*** RECORDED INFORMATION ***
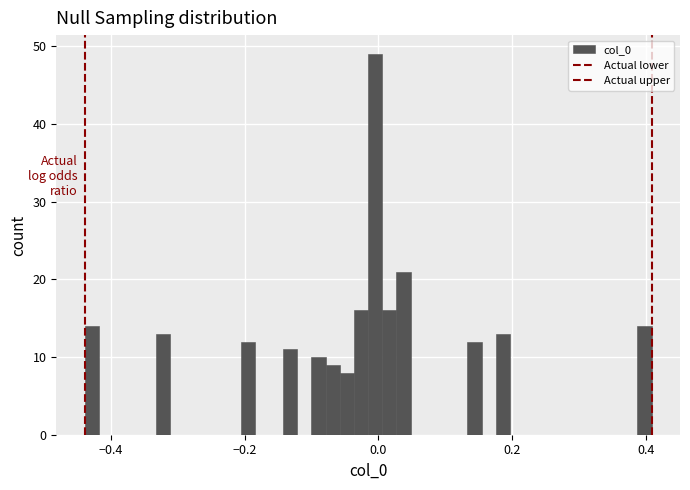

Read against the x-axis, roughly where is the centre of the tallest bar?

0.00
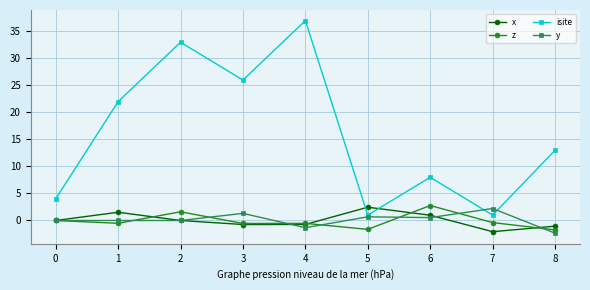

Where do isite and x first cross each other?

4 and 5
***
*** RECORDED INFORMATION ***
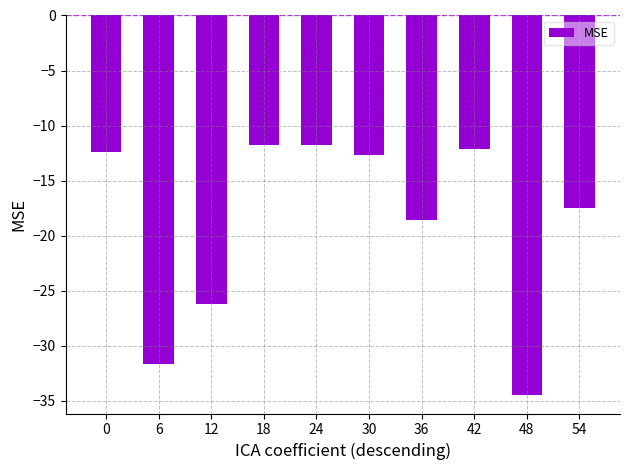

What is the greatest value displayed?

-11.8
***
(WHAT IS NEEDED): Return the items from the line with "Read against the" up to and including the line with "Where do isite and x first cross each other?" word for word, leaving out the pictures.

(RESULT OF THE EXERCISE):
Read against the x-axis, roughly where is the centre of the tallest bar?

0.00

Where do isite and x first cross each other?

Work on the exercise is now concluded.